Hey y'all, I'm new to animatronics, and I was wondering if any of y'all might help me out with some ideas. Here's what I'm trying to do. I'm a musician, and I put on a solo rockabilly/comedy/horror show, and I have this idea for a new gag. That is, getting a blow-up doll, dressing it like a 50's go-go girl, and having it kind of wiggle around in place on stage. It's kinda weird, I know, but my show is weird, and i think it could be used to good comedic effect.
But like I said, I'm new to this whole thing and I'm not sure how to accomplish it. The motion doesn't have to be complex, just like a shaking or a rocking side to side like a metronome, just some kind of movement. I understand that a lot of folks use windshield wiper motors for motion, but i'm not quite sure how to apply that, and I think there may be a simpler method for this application.
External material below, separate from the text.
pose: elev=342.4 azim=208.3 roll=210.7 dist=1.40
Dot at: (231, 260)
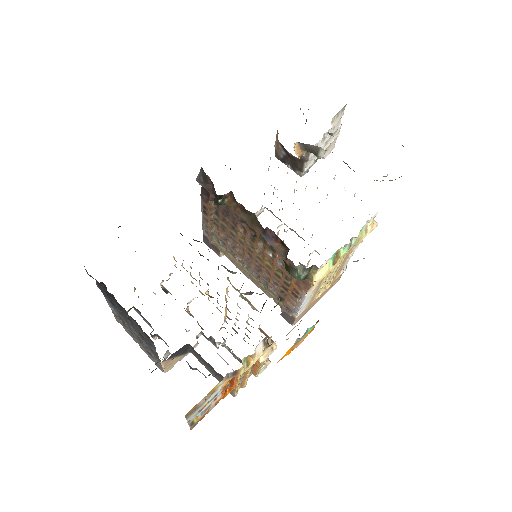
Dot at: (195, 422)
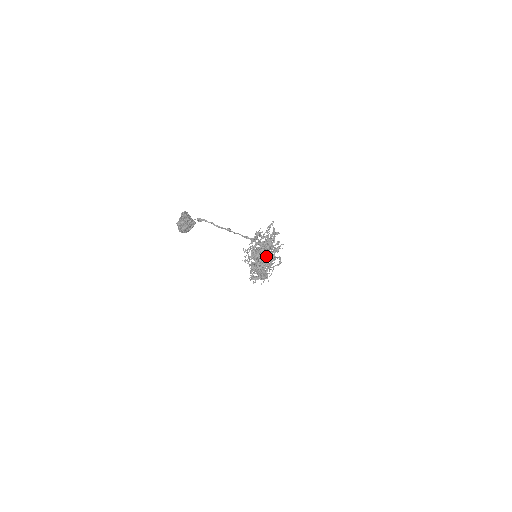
If ya'll have any ideas, they would be greatly appreciated, thank you so much.
Best regards


----------



## sanityassassin (Mar 15, 2008)

If you use a wiper motor you will probably need some sort of speed controller to make sure she sways to the beat. You could build something simple like BigAnt's grave digger


----------



## RoxyBlue (Oct 6, 2008)

Check out this thread for an idea using a kit you can get from Spider Hill Prop Works:

http://www.hauntforum.com/showthread.php?t=37747&highlight=Shiatsu

Website:

http://www.spiderhillpropworks.com/Animated-Prop-Kits_c_12.html


----------



## cosmomurphy (Jun 15, 2016)

HAHAHA! Thats great! Thanks Roxy! That gives me a new idea, I think instead of a blowup doll I'll build a zombie gogo dancer, opens up a realm of gag possibilities(she won't dance, bop off her head etc). Thanks again. Another quick question, being on a budget I was looking at those washer motors at monster guts instead of buying the whole kit from spider hill, the dual speed one says it can operate at 35rpm, I'm not even sure what that looks like, is that too fast? Do I need to get the speed regulator?


----------